Paracelsus Medizinische Privatuniversität, Salzburg, Austria.
Support Care Cancer. 2022 Nov;30(11):9267-9278. doi: 10.1007/s00520-022-07333-7. Epub 2022 Sep 6.
To describe (non)adherence with denosumab among patients with solid tumors and bone metastases.
This retrospective, observational study pooled data from two completed prospective, multicenter cohort studies (X-TREME; Study 240) in adult patients with bone metastases from primary breast, prostate, lung, kidney, or other solid cancer types and administered denosumab 120 mg in routine clinical practice in Germany and Central and Eastern Europe.
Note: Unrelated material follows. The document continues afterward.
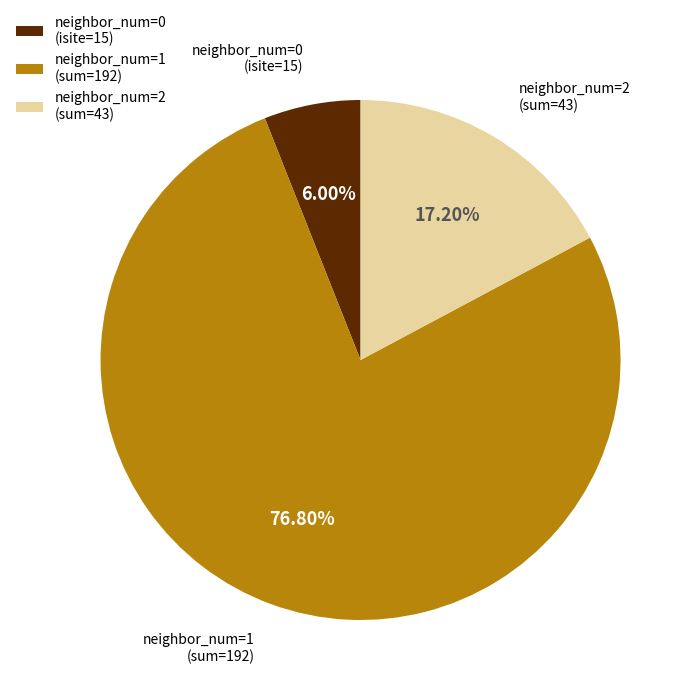

Is there a majority slice in this chart?

Yes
The studies were conducted between May 2012 and May 2017; pooled analysis was completed in August 2021. Medication adherence was described according to a three-component consensus taxonomy: initiation (first-ever administration ≤ 90 days from bone metastasis diagnosis), implementation (actual vs prescribed dosing; optimal implementation = regular/consistent dosing), and persistence (≤ 60-day gap between administrations at 3, 6, 9, and 12 months). Descriptive analyses were conducted for each cancer type.
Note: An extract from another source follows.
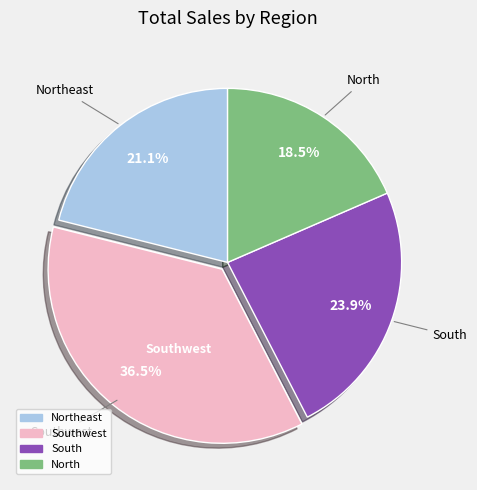

Is there any slice that represents more than half of the pie?

No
The analysis included 1748 patients with solid tumors and bone metastases. Adherence with denosumab was generally high across the initiation, implementation, and persistence phases. Most patients experienced timely initiation (from 64.4% [kidney cancer] to 81.2% [breast cancer]) and optimal implementation (from 62.4% [lung cancer] to 72.5% [breast cancer]). The proportion of patients who were persistent with treatment at 6 months ranged from 41.4% (lung cancer) to 77.8% (prostate cancer).
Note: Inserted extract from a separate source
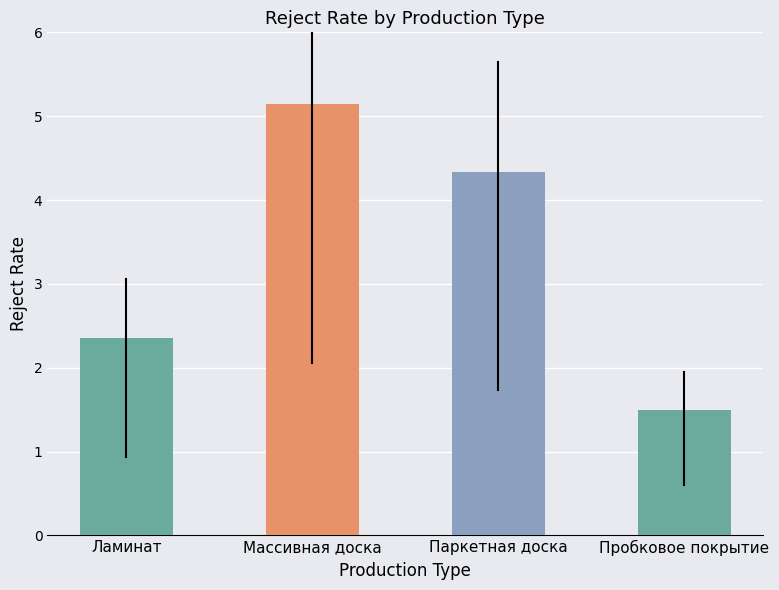

Where does the data first go above 4?

Массивная доска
This study revealed variations by cancer type in the initiation, implementation, and persistence of denosumab in patients with solid tumors and bone metastases in routine clinical practice. Further cancer-specific studies are warranted to examine the determinants of (non)adherence with denosumab, and potential ways to improve medication adherence.
描述实体瘤伴骨转移患者使用地舒单抗的(不)依从情况。
本回顾性观察性研究汇总了两项在德国和中东欧完成的、针对伴骨转移的初治乳腺癌、前列腺癌、肺癌、肾癌或其他实体瘤患者的前瞻性、多中心队列研究(X-TREME;研究 240)的数据。这两项研究均在常规临床实践中使用地舒单抗 120mg 治疗,入组时间为 2012 年 5 月至 2017 年 5 月;汇总分析于 2021 年 8 月完成。根据三组分共识分类法描述药物依从性:起始(首次给药距骨转移诊断时间≤90 天)、实施(实际与规定剂量;最佳实施=常规/一致剂量)和持续(3、6、9 和 12 个月时给药间隔≤60 天)。对每种癌症类型进行描述性分析。
分析纳入了 1748 例伴实体瘤和骨转移的患者。地舒单抗在起始、实施和持续阶段的依从性普遍较高。大多数患者及时开始治疗(从 64.4%[肾癌]到 81.2%[乳腺癌])和实施最佳剂量(从 62.4%[肺癌]到 72.5%[乳腺癌])。6 个月时治疗持续的患者比例为 41.4%(肺癌)至 77.8%(前列腺癌)。
本研究揭示了在常规临床实践中,不同癌症类型的患者对地舒单抗的起始、实施和持续治疗存在差异。需要进一步开展癌症特异性研究,以探讨地舒单抗不依从的决定因素,以及提高药物依从性的潜在方法。